Totally and Completely Fine(21)



I turned back. Slowly. Menacingly.

Gabe took a step back.

“Everyone?” I asked. “Everyone who?”

“You know,” he said.

It was kind of sweet, what Gabe was doing. Not for me, of course, but for Spencer. Gabe was trying to protect his best friend. From the town harlot. Who just happened to live across the hall.

“Aren’t there other guys?” Gabe asked.

Of course there were. That was the problem. There had been other guys. Too many guys. I’d gone beyond the socially approved limit of the number of boys a seventeen-year-old girl was allowed to date and now I was expected to just stop. Stop going out. Stop flirting. Stop having fun. And definitely stop having sex.

Life was short. I could be dead tomorrow.

It wasn’t my fault that all of a sudden Gabe’s annoying friend, who only yesterday had been slurping Yoo-hoo and playing video games, had grown several inches and a whole lot of muscle after spending a summer doing construction.

And had ingratiated himself back into our household just like old times.

Jessica had been right about one thing. Spencer was hot.

That wasn’t my doing.

And sure, I had taken to wearing some really low-rise jeans and “forgetting” to wear my bra whenever he came over—which was often now—but it wasn’t as if he hadn’t seen me in my swimsuit every summer since we were kids.

I couldn’t stop him from looking.

And it wasn’t like I’d started going to church to get his attention. When I’d heard that Spencer had gently, kindly turned Jessica down after she’d been going to his church for almost six months, I hadn’t been proud of the vindication I’d felt.

But we weren’t friends anymore.

Jessica abandoned me for Spencer. And god. Unfortunately, only one of them was interested in return.

That was fine. It wasn’t like I had anything to say to her.
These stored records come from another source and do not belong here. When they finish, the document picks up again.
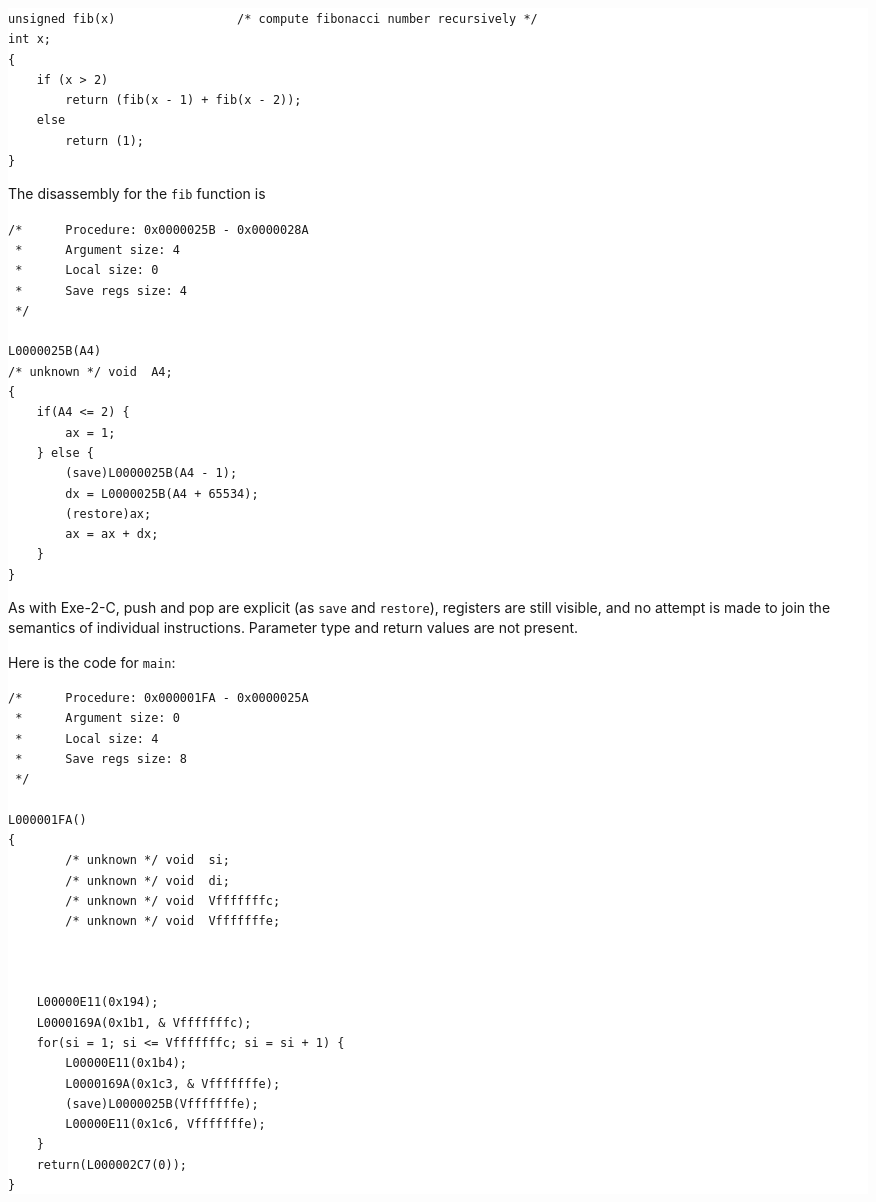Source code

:     unsigned fib(x)                 /* compute fibonacci number recursively */
    int x;
    {
        if (x > 2)
            return (fib(x - 1) + fib(x - 2));
        else
            return (1);
    }

The disassembly for the `fib` function is

    /*      Procedure: 0x0000025B - 0x0000028A
     *      Argument size: 4
     *      Local size: 0
     *      Save regs size: 4
     */

    L0000025B(A4)
    /* unknown */ void  A4;
    {
        if(A4 <= 2) {
            ax = 1;
        } else {
            (save)L0000025B(A4 - 1);
            dx = L0000025B(A4 + 65534);
            (restore)ax;
            ax = ax + dx;
        }
    }

As with Exe-2-C, push and pop are explicit (as `save` and `restore`),
registers are still visible, and no attempt is made to join the
semantics of individual instructions. Parameter type and return values
are not present.

Here is the code for `main`:

    /*      Procedure: 0x000001FA - 0x0000025A
     *      Argument size: 0
     *      Local size: 4
     *      Save regs size: 8
     */

    L000001FA()
    {
            /* unknown */ void  si;
            /* unknown */ void  di;
            /* unknown */ void  Vfffffffc;
            /* unknown */ void  Vfffffffe;



        L00000E11(0x194);
        L0000169A(0x1b1, & Vfffffffc);
        for(si = 1; si <= Vfffffffc; si = si + 1) {
            L00000E11(0x1b4);
            L0000169A(0x1c3, & Vfffffffe);
            (save)L0000025B(Vfffffffe);
            L00000E11(0x1c6, Vfffffffe);
        }
        return(L000002C7(0));
    }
Unless it was “told you so.”

“Just stay away from him, okay?” Gabe asked.

I rolled my eyes at him.

It wasn’t my fault that the other night, when I’d been alone in the kitchen, Spencer had come up from the basement, where the guys were playing video games or watching porn or whatever. It wasn’t my fault that it had been hot, and I’d been standing in front of the fridge in a thin white T-shirt trying to cool off. And it definitely hadn’t been my fault that Spencer had smelled like grass and clean hair, or that his arm had brushed my side when he reached past me to get a can of pop.
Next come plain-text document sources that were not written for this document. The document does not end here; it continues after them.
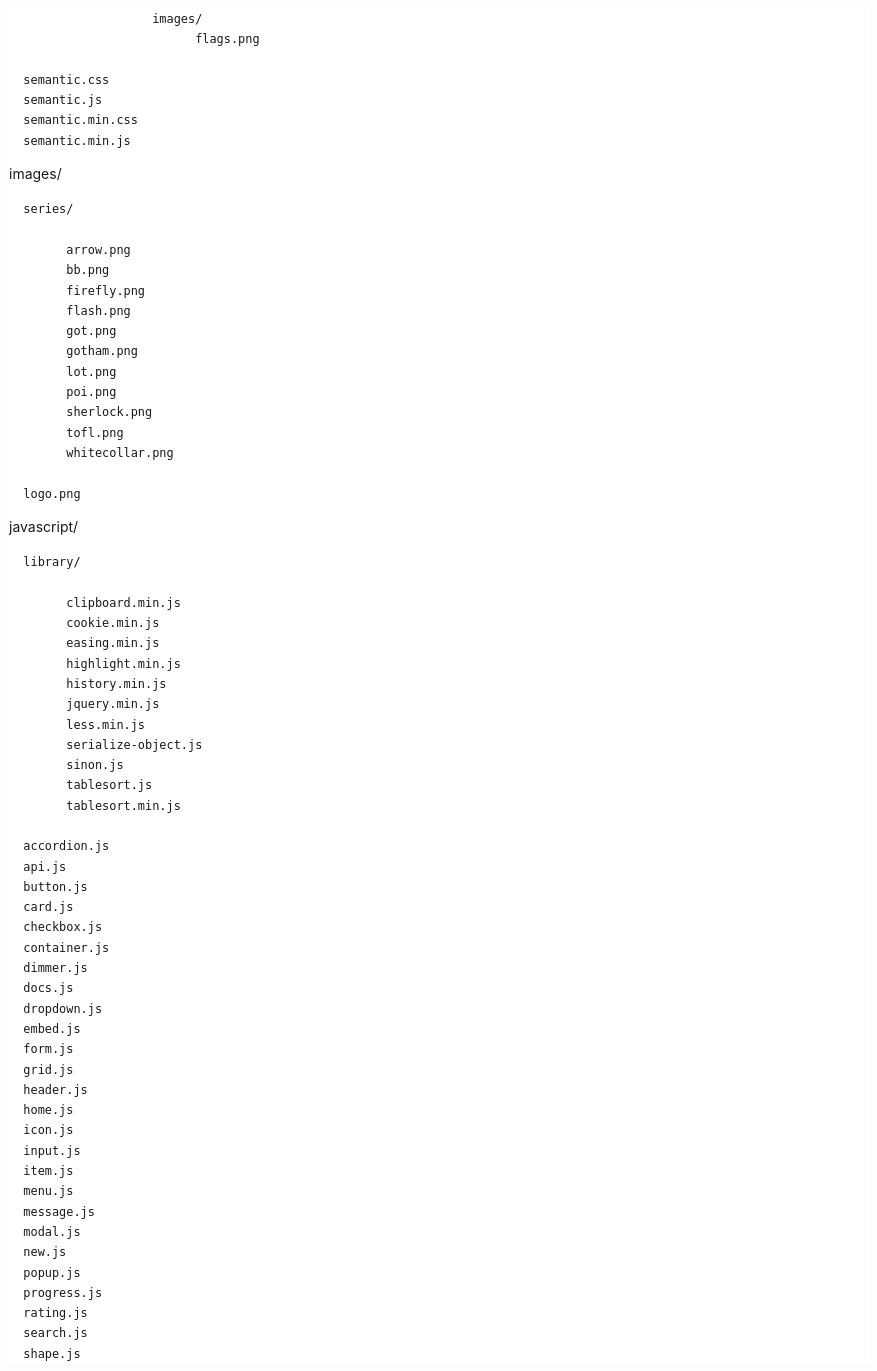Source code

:                         images/
                              flags.png

      semantic.css
      semantic.js
      semantic.min.css
      semantic.min.js

images/

      series/

            arrow.png
            bb.png
            firefly.png
            flash.png
            got.png
            gotham.png
            lot.png
            poi.png
            sherlock.png
            tofl.png
            whitecollar.png

      logo.png

javascript/

      library/

            clipboard.min.js
            cookie.min.js
            easing.min.js
            highlight.min.js
            history.min.js
            jquery.min.js
            less.min.js
            serialize-object.js
            sinon.js
            tablesort.js
            tablesort.min.js

      accordion.js
      api.js
      button.js
      card.js
      checkbox.js
      container.js
      dimmer.js
      docs.js
      dropdown.js
      embed.js
      form.js
      grid.js
      header.js
      home.js
      icon.js
      input.js
      item.js
      menu.js
      message.js
      modal.js
      new.js
      popup.js
      progress.js
      rating.js
      search.js
      shape.js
If anything, I was just an innocent bystander.

But still.

Nothing had happened.

Nothing besides a few more accidental bumps and brushes against each other.

And it wasn’t like there’d be anything more than that. Spencer was the Good Churchgoing Boy. I was the dangerous man-eating succubus slut.

It would never happen.

“Go away,” I told Gabe. “I mean it.”

“But—”

“Now,” I said.

I was gratified that he jumped before scurrying off. It made me feel powerful and in control. Which was a lot better than feeling like the entire world—my brother included—thought I was the biggest slut that ever slutted.

Chapter 14

Now

I stood outside of the trailer door—the one with Ben’s name on it—with that free-fall feeling in my stomach, though it was mixed with a little queasiness, like I’d eaten too much funnel cake. My hands were clammy. My armpits damp. I felt nervous and anxious and not especially sexy, but then I thought about the way Ben had been looking at me.

I thought about how I likely wouldn’t get another chance.

I thought about what I wanted.

I knocked—a quick one, two, three—and waited.

When the door swung open, there he was, smiling down at me. His hair was wet. His eyes were…everything.

“Hello,” he said.

“Hi,” I said.

He extended a hand toward me, and I took it, allowing myself to be pulled up the steep steps to the trailer.

He shut the door behind me, leaning back on it. He was wearing the same shirt he’d worn to pick me up the other day—or another identical one—and a pair of sweatpants. All black. His feet were bare.

The makeup was gone, and I could see a tattoo on his arm—it looked like…

“Is that a harp?” I asked.

He pushed his sleeve up to reveal the whole thing.

“Symbol of Irish independence,” he said. “All changed, changed utterly: A terrible beauty is born.”

I stared.

“That’s a quote from Yeats,” he said. “Fran’s favorite.”

Of course. He was just reciting poetry. Who was this man?

And who was Fran?

I wanted to know, but also, did I?

Instead, I moved closer to him, lifting a curious hand. He angled his shoulder toward me, allowing me to touch.

“It’s beautiful,” I said, tracing the strings of the instrument.

“Do you have any?” Ben asked.

I shook my head. “I don’t like needles,” I said.

“It’s not so bad,” he said.

“That’s what everyone says. And they’re always wrong.”

Ben rolled down his sleeve.

“I’ve been told it’s nothing compared to childbirth.”